Nothing provides your home with as much light and life as your windows. Windows play an enormous role in protecting your home while also making it a pleasant space. The right kind of window can provide your family with natural light while also protecting your assets, so when you are looking to replace your windows, it’s important to find the right ones.
We understand that replacement windows are a major invest for any homeowner, so knowing what to look for in a window is essential. Here are 5 factors to know before making the commitment on any replacement windows.
1. When to Repair vs. When to Replace
Knowing the difference between when it is time to repair your windows and when it is time to replace them can save you energy and money as a homeowner. Replacement windows are a big investment so repairing a window that can still be repaired can save you money. But on the opposite end of the spectrum, trying to repair a window that needs to be replaced can create a world of problems and ultimately damage your home in the long run.
Age is a major factor in determining whether to repair or replace. The newer the window, the more likely a repair is possible. The older the window, the more futile any repairs become. Another thing to look for is leaking. A major function of your windows is protecting your home from the outside world. If a window allows water into your home, it’s simply not doing its job and should be replaced. A window without leaks has a better chance of being repaired. Rotting and splitting in the frame is another key factor in determining replacement. If a window is rotted, it’s time to replace it.
Once you know it is time to replace your windows, learning the benefits a quality replacement window can provide will help determine what kind of replacement window your home needs. Some of the best benefits to look for are:
- Energy efficiency – One of the top places that heat escapes your home is through your windows. Finding replacement windows that are energy efficient will help to lower the amount of energy used, keeping your home the perfect temperature while also saving you money on eclectic bills.
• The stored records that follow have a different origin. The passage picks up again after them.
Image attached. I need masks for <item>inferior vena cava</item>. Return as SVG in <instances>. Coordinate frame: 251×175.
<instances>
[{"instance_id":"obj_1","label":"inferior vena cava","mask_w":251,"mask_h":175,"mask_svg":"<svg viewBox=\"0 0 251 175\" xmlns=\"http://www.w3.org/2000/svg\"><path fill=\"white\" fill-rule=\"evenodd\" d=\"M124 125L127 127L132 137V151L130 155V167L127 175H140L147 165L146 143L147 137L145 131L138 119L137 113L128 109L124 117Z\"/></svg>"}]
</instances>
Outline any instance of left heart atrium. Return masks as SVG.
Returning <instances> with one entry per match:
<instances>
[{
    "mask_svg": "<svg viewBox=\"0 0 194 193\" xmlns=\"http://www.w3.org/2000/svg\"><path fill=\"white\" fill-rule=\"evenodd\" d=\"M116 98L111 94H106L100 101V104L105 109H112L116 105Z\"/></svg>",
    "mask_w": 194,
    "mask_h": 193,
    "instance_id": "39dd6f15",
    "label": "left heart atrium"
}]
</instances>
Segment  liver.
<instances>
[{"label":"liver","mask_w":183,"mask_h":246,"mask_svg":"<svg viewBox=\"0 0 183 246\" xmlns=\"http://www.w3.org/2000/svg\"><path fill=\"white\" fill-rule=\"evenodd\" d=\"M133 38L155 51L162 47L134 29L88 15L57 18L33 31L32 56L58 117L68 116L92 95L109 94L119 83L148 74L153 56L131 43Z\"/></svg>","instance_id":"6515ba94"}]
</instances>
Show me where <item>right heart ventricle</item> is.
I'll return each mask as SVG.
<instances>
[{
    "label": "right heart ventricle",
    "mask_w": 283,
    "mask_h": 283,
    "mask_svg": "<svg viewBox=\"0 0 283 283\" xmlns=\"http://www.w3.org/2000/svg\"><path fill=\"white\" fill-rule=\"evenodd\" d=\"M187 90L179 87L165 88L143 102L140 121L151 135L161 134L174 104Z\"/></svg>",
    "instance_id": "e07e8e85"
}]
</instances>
- Look – Windows are not just for looking through. In all truth windows are seen both from inside of your home as well as from the exterior. Therefore, finding aesthetically pleasing windows will give your home a fresh interior and exterior look simultaneously.
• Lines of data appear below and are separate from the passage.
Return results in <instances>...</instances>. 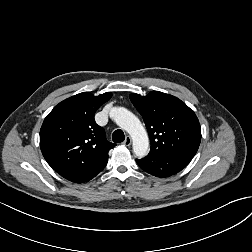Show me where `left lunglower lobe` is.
Instances as JSON below:
<instances>
[{
	"label": "left lung lower lobe",
	"mask_w": 252,
	"mask_h": 252,
	"mask_svg": "<svg viewBox=\"0 0 252 252\" xmlns=\"http://www.w3.org/2000/svg\"><path fill=\"white\" fill-rule=\"evenodd\" d=\"M192 158L183 155H160L136 160L140 168L157 177H168L185 168Z\"/></svg>",
	"instance_id": "0a47b994"
}]
</instances>
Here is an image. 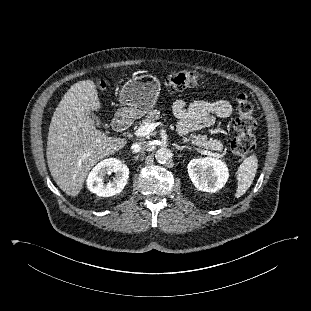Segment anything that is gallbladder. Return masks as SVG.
I'll return each instance as SVG.
<instances>
[{
  "label": "gallbladder",
  "mask_w": 311,
  "mask_h": 311,
  "mask_svg": "<svg viewBox=\"0 0 311 311\" xmlns=\"http://www.w3.org/2000/svg\"><path fill=\"white\" fill-rule=\"evenodd\" d=\"M89 117L93 120V122H94V124L96 126H98V127L101 126V122H100L99 118L95 114L89 113Z\"/></svg>",
  "instance_id": "gallbladder-1"
}]
</instances>
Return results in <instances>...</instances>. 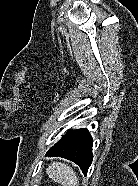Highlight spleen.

- Durability – Your new window needs to last. After spending the money on replacement windows, you won’t want to turn around and purchase a new set of windows in two years. Look for a product that will last and protect your home.
- Warranty – No window is ever perfect, so finding one that comes with a quality warranty can save you a headache and give you peace-of-mind. You should also ensure that your contractor provides a warranty on labor and installation.
3. Window Terminology
Learning window terminology will help you determine which windows perform better and what factors are worth a little extra money. Here are some key terms to know:
- R Value – This term demonstrates a window’s energy efficiency and how well it resists heat flow. The higher the r value, the greater the energy efficiency.
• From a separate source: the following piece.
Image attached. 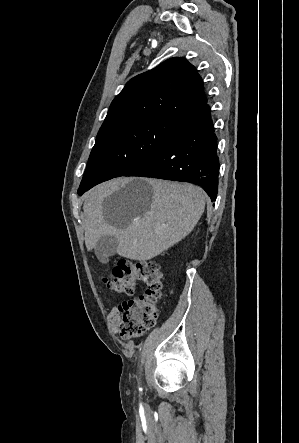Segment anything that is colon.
I'll return each mask as SVG.
<instances>
[{"instance_id": "5ec220e1", "label": "colon", "mask_w": 299, "mask_h": 443, "mask_svg": "<svg viewBox=\"0 0 299 443\" xmlns=\"http://www.w3.org/2000/svg\"><path fill=\"white\" fill-rule=\"evenodd\" d=\"M104 282L117 294L132 295L137 282L146 284V292L119 306L120 336L132 339L151 329L159 317L157 301L163 291V276L155 261L122 260L114 266Z\"/></svg>"}]
</instances>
- U Factor – Rather than heat resistance, the U factor measures the amount of heat lost by a window. The lower the U factor the better the window.
- Visible Transmittance – This term references the amount of light that passes through the windows. A higher visible transmittance means a window lets light pass through while helping to minimize damaging radiation.
- Spacer – This is the space between panes of glass in a double or triple pane window. The space is filled with a safe glass that prevents heat loss.
4. Glass Options
Choosing the right window for your home requires a knowledge of window glass. Not all glass is the same. Windows are designed with specific types of glass to provide a variety of benefits and a range of prices for home owners. While there are many forms of glass on the market, here are some of the most common forms:
Double pane windows differ from single pane in that double-pane windows have two glass panes divided by a spacer that adds insulation, preventing heat loss. A single pane merely has one sheet of glass with no added insulation.
Low-Emissivity Glass (Low-E) was designed to minimize the amount of radiation and ultraviolet light entering a home. While it can never fully keep out these elements, it does reflect a higher amount of these harmful elements.
Tempered Glass is actually toughened glass. Both thermal and chemical treatments create a form of safety glass. If this form of glass ever breaks, it will crumble into chunks rather than smash into sharp, jagged debris.
5. Frame Options
The market is filled with a plethora of frame options. Each frame has its own aesthetics and benefits. Keeping each of these in mind will help match a window with what your home needs.
Vinyl frames are extremely resistant to the elements. Vinyl can be designed to mimic wood framing, but remains water resistant and low maintenance.
Wood frames are typically more susceptible to the elements, but can last for years with proper sealing and attention. It is also hard to match the natural beauty of true wood frames.
Fiberglass frames typically contain air cavities that can be filled with insulation to help with energy efficiency. Fiberglass is extremely durable and aesthetically pleasing.
Aluminum frames do not insulate well. They require extra insulation between the frame and the glass. They are, however, extremely durable and virtually maintenance free.